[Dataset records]
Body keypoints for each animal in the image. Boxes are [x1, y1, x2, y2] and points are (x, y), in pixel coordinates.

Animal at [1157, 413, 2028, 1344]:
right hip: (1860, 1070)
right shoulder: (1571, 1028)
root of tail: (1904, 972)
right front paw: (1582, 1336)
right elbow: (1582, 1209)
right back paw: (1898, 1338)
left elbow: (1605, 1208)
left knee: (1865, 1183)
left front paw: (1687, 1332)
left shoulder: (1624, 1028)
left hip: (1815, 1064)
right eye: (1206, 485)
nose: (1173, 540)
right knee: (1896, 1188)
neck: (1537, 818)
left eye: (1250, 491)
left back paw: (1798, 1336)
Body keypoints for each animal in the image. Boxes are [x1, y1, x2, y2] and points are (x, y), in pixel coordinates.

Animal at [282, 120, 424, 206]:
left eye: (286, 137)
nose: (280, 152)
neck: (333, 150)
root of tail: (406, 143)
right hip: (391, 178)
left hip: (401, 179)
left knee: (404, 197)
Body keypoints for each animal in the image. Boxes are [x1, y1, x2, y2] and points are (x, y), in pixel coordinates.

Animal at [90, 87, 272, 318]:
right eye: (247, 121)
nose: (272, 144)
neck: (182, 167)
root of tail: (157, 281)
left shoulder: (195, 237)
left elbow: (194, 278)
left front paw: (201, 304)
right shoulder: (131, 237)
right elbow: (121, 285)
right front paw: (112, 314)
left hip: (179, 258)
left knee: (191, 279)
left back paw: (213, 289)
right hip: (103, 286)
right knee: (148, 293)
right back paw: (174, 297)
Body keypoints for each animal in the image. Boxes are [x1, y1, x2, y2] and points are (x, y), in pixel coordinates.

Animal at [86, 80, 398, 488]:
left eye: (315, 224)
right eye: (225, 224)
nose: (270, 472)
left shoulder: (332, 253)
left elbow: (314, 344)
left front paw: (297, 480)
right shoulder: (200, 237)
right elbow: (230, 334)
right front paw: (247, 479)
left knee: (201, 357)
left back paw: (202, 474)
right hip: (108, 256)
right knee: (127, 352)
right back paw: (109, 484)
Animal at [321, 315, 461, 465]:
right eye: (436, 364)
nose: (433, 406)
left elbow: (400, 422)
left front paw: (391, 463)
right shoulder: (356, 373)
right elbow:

- WHAT IS BEING ASKED: Lines to set down from above: the line with "nose: (272, 144)", the line with "right back paw: (174, 297)", and every line between, each exactly as written.

- REPLY:
nose: (272, 144)
neck: (182, 167)
root of tail: (157, 281)
left shoulder: (195, 237)
left elbow: (194, 278)
left front paw: (201, 304)
right shoulder: (131, 237)
right elbow: (121, 285)
right front paw: (112, 314)
left hip: (179, 258)
left knee: (191, 279)
left back paw: (213, 289)
right hip: (103, 286)
right knee: (148, 293)
right back paw: (174, 297)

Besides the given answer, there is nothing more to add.